■ **What needs to be done**
Look below for the line that has "Terms & Condition"; output exactly from it through the line that has "Startup Tracker", and leave the pictures out.

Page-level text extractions
-*-
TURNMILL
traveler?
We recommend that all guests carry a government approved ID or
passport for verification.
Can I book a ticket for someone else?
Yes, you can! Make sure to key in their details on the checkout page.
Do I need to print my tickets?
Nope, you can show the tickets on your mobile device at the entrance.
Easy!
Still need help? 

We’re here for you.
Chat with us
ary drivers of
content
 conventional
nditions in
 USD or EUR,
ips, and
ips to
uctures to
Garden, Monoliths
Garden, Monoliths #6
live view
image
-*-
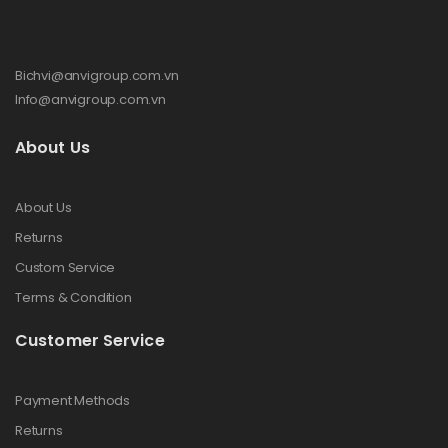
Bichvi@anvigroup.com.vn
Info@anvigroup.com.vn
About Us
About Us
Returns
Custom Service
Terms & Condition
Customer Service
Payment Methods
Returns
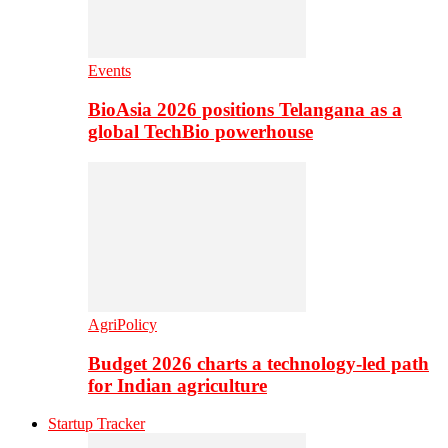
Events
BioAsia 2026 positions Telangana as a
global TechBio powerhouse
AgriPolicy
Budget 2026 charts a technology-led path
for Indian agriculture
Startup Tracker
-*-
■ **Expected answer**
Terms & Condition
Customer Service
Payment Methods
Returns
Events
BioAsia 2026 positions Telangana as a
global TechBio powerhouse
AgriPolicy
Budget 2026 charts a technology-led path
for Indian agriculture
Startup Tracker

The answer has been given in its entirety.